* AIM OF THE EXERCISE
Repeat the passage below on classroom clicker systems word for word, starting at "The most recent" and ending at "question, or others.".

* TEXT SECTION
Photograph: Gina Randall / Public Domain
Think of this type of clicker (pictured above) as being similar to the way you use a battery-operated RC helicopter or drone. The clicker system uses radio frequency that is more conducive to larger classrooms with more students. And it can work two ways. However, they tend to be more expensive, and can be plagued by interference from other nearby electronic devices that operate on the same radio frequency. With multiple technology devices operating on radio frequencies, many of which can be found in classrooms and on students, the use of radio clickers can be difficult in some schools.
The most recent evolution in clicker technology, available through providers like Top Hat, is using a mobile device that the student already owns as the clicker for recording responses. The benefit with this clicker system is that the student can use their own device versus incurring additional costs, although it does require that every student in the class has a mobile device for participating when the teacher poses a question. Not every student will have a smartphone, but everyone should have at least a tablet, laptop, Chromebook, or even a cell phone with SMS capabilities. These all can be used as a student response system for submitting answers to a multiple choice question, or others.
Phone-based clicker apps work in real-time, over the school’s Wi-Fi network, which means a robust network is needed to handle multiple simultaneous connections from active students as they submit their answers. This is especially so if other classrooms are using clickers at the same time. Many educators are migrating to this method of clicker system given its low cost of adoption, use of devices that students have on their person in class anyway, and seamless operation.

* DATA SHOWN
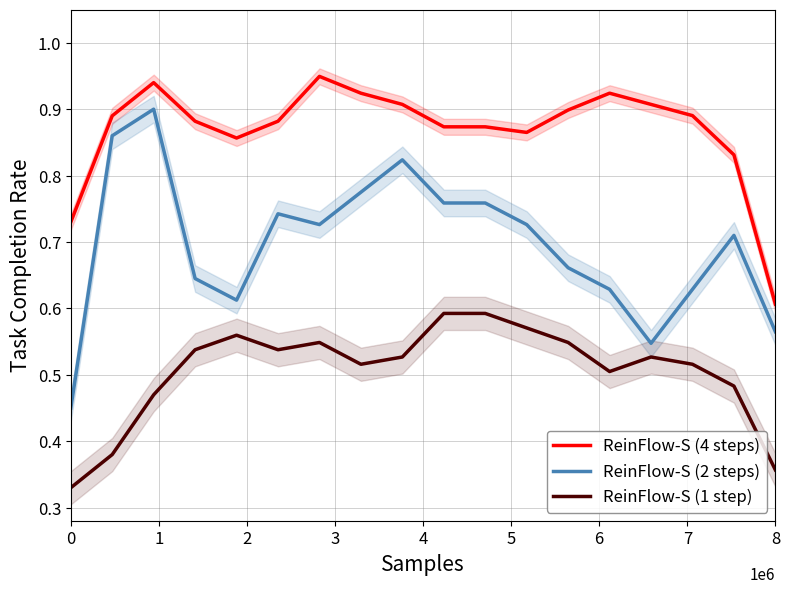

Reading left to right, list all the values displayed in this chart.

ReinFlow-S (4 steps): 0.7	0.9	0.9	0.9	0.9	0.9	0.9	0.9	0.9	0.9	0.9	0.9	0.9	0.9	0.9	0.9	0.8	0.6
ReinFlow-S (2 steps): 0.5	0.9	0.9	0.6	0.6	0.7	0.7	0.8	0.8	0.8	0.8	0.7	0.7	0.6	0.5	0.6	0.7	0.6
ReinFlow-S (1 step): 0.3	0.4	0.5	0.5	0.6	0.5	0.5	0.5	0.5	0.6	0.6	0.6	0.5	0.5	0.5	0.5	0.5	0.4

* RESULT FOR THIS TASK
The most recent evolution in clicker technology, available through providers like Top Hat, is using a mobile device that the student already owns as the clicker for recording responses. The benefit with this clicker system is that the student can use their own device versus incurring additional costs, although it does require that every student in the class has a mobile device for participating when the teacher poses a question. Not every student will have a smartphone, but everyone should have at least a tablet, laptop, Chromebook, or even a cell phone with SMS capabilities. These all can be used as a student response system for submitting answers to a multiple choice question, or others.